__PETUNJUK TUGAS__
Salin dengan tepat bagian renungan tentang doa di bawah, mulai dari "Minggu Biasa ke-5" sampai dengan "kamu pernah berdoa?".

__BLOK TEKS__
Minggu Biasa ke-5
8 Februari 2015
Markus 1:29-39
“Pagi-pagi
benar, waktu hari masih gelap, Ia bangun dan pergi ke luar. Ia pergi ke tempat
yang sunyi dan berdoa di sana. (Mrk 1:35).”
Apakah
kamu pernah berdoa?
Tentu saja! Kita
mungkin berdoa dengan cara yang agak berbeda, tetapi pastinya kita berdoa. Beberapa dari kita berdoa rosari suci atau
novena kudus
setiap hari. Beberapa
mungkin memulai dan mengakhiri hari
dengan doa sederhana. Kita juga terbiasa mengucapkan
doa sebelum dan sesudah makan. Setelah beberapa
waktu tinggal di Filipina,
saya menyadari bahwa orang-orang Katolik di Filipina membuat tanda salib setiap
kali mereka melewati sebuah
gereja sebagai tanda devosi
mereka. Banyak dari kita mengunjungi
dan
beradorasi di hadapan Sakramen Mahakudus; belum lagi devosi kita terhadap
Santa Perawan Maria dan orang-orang kudus di surga. Tidak lupa juga bahwa berpartisipasi dalam
Misa Kudus adalah
bentuk tertinggi dari doa kita sebagai
seorang katolik .
Namun, tenggelam dalam berbagai bentuk doa setiap harinya, apakah kita pernah bertanya dan mencoba memahami, apakah arti sebuah doa? Tanpa kita sadari, kita
sejatinya berdoa dalam sebuah tradisi, dan tradisi ini berbicara banyak
tentang keunikan doa kita.

__DATA YANG DIBERIKAN__
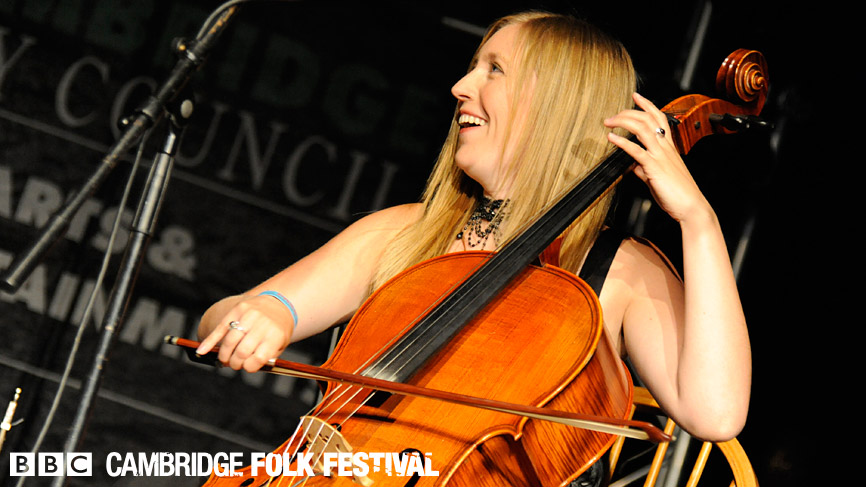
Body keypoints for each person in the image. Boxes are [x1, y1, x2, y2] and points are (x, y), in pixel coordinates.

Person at [197, 8, 750, 464]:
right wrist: (263, 313)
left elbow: (715, 412)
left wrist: (698, 222)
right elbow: (225, 316)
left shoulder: (620, 273)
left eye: (494, 70)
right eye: (472, 68)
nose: (461, 86)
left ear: (556, 101)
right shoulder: (401, 233)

__JAWABAN LATIHAN__
Minggu Biasa ke-5
8 Februari 2015
Markus 1:29-39
“Pagi-pagi
benar, waktu hari masih gelap, Ia bangun dan pergi ke luar. Ia pergi ke tempat
yang sunyi dan berdoa di sana. (Mrk 1:35).”
Apakah
kamu pernah berdoa?